> _TASK PROMPT_
A picture-free, exact transcript of the entries below is required.
======== RECORDS PROVIDED
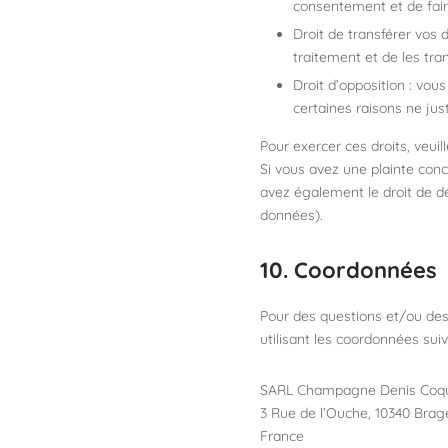
consentement et de fair
Droit de transférer vos
traitement et de les tra
Droit d’opposition : vo
certaines raisons ne just
Pour exercer ces droits, veui
Si vous avez une plainte con
avez également le droit de dé
données).
10. Coordonnées
Pour des questions et/ou des 
utilisant les coordonnées suiv
SARL Champagne Denis Coq
3 Rue de l’Ouche, 10340 Brag
France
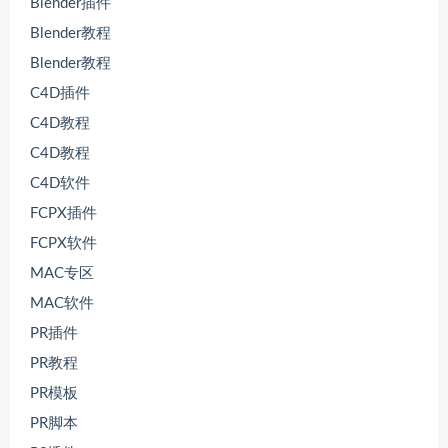
Blender插件
Blender教程
Blender教程
C4D插件
C4D教程
C4D教程
C4D软件
FCPX插件
FCPX软件
MAC专区
MAC软件
PR插件
PR教程
PR模板
PR脚本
================
> _RESULT OF THIS EXERCISE_
consentement et de fair
Droit de transférer vos
traitement et de les tra
Droit d’opposition : vo
certaines raisons ne just
Pour exercer ces droits, veui
Si vous avez une plainte con
avez également le droit de dé
données).
10. Coordonnées
Pour des questions et/ou des 
utilisant les coordonnées suiv
SARL Champagne Denis Coq
3 Rue de l’Ouche, 10340 Brag
France
Blender插件
Blender教程
Blender教程
C4D插件
C4D教程
C4D教程
C4D软件
FCPX插件
FCPX软件
MAC专区
MAC软件
PR插件
PR教程
PR模板
PR脚本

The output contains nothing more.